• _Given text_:

--- START ---

- Location of Rafsanjan County in Kerman province (top left, purple)
- Location of Kerman province in Iran
- Coordinates: 30°35′N 55°59′E﻿ / ﻿30.583°N 55.983°E
- Country: Iran
- Province: Kerman
- Capital: Rafsanjan
- Districts: Central, Ferdows, Koshkuiyeh, Nuq

Population (2016)
- • Total: 311,214
- Time zone: UTC+3:30 (IRST)

= Rafsanjan County =

County in Kerman province, Iran

Rafsanjan County (شهرستان رفسنجان) is in Kerman province, Iran. Its capital is the city of Rafsanjan.

--- END ---

• _Work instruction 1_:
According to the text on Rafsanjan County, what was the county's total population in 2016?
• _Work instruction 2_:
Transcribe the part of the text on Rafsanjan County that opens with the words containing "- Location of Kerman" and closes with "zone: UTC+3:30 (IRST)".

• _The data_:

--- START ---

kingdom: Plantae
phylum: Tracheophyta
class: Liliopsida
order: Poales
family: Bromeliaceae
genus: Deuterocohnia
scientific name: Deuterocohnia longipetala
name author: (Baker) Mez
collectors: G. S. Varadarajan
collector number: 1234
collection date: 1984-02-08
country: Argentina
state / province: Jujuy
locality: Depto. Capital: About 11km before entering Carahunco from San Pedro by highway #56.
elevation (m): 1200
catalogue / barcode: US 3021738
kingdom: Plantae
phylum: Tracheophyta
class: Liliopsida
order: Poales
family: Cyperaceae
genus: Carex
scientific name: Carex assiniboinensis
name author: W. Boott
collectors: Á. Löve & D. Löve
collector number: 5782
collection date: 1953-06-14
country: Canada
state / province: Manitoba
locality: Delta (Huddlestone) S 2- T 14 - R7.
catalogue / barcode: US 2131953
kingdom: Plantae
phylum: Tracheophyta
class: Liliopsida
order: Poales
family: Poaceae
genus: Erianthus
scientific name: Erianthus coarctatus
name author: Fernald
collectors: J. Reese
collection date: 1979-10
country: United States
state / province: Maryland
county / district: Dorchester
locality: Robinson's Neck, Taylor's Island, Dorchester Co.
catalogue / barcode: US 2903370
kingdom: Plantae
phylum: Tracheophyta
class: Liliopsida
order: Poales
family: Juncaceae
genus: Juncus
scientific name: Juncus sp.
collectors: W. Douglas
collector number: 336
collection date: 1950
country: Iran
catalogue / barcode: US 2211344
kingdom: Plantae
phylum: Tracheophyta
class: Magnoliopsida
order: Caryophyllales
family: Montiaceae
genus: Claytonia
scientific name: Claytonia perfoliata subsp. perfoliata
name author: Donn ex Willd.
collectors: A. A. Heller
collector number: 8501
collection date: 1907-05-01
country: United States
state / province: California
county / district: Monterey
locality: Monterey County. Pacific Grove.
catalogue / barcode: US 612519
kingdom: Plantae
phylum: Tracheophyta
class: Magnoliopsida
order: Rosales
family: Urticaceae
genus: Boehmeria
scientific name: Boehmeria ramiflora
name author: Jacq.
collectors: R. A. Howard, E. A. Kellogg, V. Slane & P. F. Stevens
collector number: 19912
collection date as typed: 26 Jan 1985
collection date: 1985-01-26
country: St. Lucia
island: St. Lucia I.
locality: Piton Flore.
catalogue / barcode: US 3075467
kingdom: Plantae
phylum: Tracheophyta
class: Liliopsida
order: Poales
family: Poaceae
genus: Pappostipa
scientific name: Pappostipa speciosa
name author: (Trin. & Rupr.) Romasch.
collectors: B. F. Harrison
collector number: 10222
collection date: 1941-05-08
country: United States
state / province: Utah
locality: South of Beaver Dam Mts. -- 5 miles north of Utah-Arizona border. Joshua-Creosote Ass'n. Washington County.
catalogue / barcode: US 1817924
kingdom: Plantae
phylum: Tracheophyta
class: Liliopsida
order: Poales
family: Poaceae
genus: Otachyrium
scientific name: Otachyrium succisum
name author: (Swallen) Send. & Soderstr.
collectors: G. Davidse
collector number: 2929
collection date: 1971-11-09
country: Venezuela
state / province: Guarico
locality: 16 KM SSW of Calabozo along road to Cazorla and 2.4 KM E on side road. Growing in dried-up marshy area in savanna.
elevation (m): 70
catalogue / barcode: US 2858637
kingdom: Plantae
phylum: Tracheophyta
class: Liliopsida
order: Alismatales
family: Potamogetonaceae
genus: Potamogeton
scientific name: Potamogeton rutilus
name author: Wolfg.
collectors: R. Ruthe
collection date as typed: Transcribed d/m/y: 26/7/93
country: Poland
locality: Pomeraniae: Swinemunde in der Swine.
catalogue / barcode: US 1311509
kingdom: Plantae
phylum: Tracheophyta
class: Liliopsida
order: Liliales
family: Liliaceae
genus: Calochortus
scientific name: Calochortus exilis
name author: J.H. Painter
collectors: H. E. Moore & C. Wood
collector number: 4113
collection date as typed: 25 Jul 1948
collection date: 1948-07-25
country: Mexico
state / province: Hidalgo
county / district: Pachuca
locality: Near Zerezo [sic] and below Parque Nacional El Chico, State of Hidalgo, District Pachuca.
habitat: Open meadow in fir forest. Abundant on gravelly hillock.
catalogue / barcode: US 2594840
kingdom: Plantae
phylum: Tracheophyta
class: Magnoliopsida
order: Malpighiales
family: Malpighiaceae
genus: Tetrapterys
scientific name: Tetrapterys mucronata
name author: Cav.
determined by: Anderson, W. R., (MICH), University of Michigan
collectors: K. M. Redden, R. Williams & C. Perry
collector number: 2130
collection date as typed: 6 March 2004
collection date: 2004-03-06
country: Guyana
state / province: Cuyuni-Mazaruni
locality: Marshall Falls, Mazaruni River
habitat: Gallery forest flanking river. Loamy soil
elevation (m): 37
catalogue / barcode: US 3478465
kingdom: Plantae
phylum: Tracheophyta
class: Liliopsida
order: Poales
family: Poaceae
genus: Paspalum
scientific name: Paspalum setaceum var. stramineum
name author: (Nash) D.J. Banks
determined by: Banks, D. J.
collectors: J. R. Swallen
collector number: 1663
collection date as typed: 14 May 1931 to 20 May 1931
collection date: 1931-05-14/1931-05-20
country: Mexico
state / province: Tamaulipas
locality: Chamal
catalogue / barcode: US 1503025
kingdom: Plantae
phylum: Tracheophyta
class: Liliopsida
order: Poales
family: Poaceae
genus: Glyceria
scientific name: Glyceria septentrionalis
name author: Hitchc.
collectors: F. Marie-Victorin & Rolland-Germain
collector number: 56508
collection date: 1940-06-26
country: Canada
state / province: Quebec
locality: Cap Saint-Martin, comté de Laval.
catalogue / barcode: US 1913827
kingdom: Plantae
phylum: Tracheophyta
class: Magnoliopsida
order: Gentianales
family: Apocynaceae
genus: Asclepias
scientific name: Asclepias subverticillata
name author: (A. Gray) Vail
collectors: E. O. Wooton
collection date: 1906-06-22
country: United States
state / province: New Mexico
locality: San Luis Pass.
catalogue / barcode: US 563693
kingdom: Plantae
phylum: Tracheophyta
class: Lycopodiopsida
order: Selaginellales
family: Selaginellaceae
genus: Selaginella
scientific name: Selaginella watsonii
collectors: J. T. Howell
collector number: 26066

--- END ---

• _Solution 1_:
311,214

• _Solution 2_:
- Location of Kerman province in Iran
- Coordinates: 30°35′N 55°59′E﻿ / ﻿30.583°N 55.983°E
- Country: Iran
- Province: Kerman
- Capital: Rafsanjan
- Districts: Central, Ferdows, Koshkuiyeh, Nuq

Population (2016)
- • Total: 311,214
- Time zone: UTC+3:30 (IRST)